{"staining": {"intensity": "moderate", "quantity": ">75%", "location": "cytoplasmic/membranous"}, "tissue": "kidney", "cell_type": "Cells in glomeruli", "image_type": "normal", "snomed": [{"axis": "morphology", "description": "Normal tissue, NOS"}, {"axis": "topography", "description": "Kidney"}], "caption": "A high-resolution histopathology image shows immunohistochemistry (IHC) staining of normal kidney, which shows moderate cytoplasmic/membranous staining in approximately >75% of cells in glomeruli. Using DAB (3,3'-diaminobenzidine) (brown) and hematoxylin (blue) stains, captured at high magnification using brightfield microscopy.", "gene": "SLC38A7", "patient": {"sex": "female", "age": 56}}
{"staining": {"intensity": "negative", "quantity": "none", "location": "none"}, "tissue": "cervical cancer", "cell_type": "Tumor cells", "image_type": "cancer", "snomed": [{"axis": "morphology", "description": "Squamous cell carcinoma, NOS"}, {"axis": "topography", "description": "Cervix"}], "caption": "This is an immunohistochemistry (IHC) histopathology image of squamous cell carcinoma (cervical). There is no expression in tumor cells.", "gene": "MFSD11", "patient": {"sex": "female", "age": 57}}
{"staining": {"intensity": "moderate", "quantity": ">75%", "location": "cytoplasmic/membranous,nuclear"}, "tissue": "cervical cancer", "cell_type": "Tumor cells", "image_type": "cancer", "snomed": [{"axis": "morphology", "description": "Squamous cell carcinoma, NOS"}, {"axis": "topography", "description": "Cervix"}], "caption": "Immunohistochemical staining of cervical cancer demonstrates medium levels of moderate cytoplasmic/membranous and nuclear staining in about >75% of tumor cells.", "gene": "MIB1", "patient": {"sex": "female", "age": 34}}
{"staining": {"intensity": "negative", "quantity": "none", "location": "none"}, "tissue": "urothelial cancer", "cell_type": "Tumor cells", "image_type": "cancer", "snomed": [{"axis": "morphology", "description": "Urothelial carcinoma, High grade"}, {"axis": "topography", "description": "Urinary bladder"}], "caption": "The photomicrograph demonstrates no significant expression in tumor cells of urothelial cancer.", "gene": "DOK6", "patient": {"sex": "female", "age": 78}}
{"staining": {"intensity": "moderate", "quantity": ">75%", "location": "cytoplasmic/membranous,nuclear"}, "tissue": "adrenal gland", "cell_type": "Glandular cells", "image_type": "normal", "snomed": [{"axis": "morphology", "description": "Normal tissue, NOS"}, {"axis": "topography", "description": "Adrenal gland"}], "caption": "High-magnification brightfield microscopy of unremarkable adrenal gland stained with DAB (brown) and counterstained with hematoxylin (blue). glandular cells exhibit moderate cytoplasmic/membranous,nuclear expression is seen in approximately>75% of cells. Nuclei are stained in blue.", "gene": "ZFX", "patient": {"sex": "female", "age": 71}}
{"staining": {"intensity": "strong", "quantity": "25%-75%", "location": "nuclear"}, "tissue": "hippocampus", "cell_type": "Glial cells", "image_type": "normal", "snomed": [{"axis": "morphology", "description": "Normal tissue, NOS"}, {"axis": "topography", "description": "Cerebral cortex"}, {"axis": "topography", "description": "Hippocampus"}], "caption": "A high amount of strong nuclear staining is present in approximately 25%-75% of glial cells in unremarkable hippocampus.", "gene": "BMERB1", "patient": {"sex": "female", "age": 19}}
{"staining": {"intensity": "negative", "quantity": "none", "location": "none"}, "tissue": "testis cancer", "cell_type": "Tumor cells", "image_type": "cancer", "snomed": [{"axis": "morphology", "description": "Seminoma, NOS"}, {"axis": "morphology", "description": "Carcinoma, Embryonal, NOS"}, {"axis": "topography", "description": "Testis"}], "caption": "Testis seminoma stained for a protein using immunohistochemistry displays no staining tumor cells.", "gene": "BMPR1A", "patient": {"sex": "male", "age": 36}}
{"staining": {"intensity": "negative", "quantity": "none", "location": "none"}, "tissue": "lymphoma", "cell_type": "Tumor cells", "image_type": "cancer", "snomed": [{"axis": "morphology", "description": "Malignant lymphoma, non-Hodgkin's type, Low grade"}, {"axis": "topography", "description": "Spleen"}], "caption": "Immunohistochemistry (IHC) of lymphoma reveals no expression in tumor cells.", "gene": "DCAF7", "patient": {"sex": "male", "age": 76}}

WHAT THE TASK REQUIRES: Every line above from the line with "staining of cervical" to the line with "photomicrograph demonstrates no", inclusive, must be returned exactly; no other line belongs in the reply.

YOUR SOLUTION:
{"staining": {"intensity": "moderate", "quantity": ">75%", "location": "cytoplasmic/membranous,nuclear"}, "tissue": "cervical cancer", "cell_type": "Tumor cells", "image_type": "cancer", "snomed": [{"axis": "morphology", "description": "Squamous cell carcinoma, NOS"}, {"axis": "topography", "description": "Cervix"}], "caption": "Immunohistochemical staining of cervical cancer demonstrates medium levels of moderate cytoplasmic/membranous and nuclear staining in about >75% of tumor cells.", "gene": "MIB1", "patient": {"sex": "female", "age": 34}}
{"staining": {"intensity": "negative", "quantity": "none", "location": "none"}, "tissue": "urothelial cancer", "cell_type": "Tumor cells", "image_type": "cancer", "snomed": [{"axis": "morphology", "description": "Urothelial carcinoma, High grade"}, {"axis": "topography", "description": "Urinary bladder"}], "caption": "The photomicrograph demonstrates no significant expression in tumor cells of urothelial cancer.", "gene": "DOK6", "patient": {"sex": "female", "age": 78}}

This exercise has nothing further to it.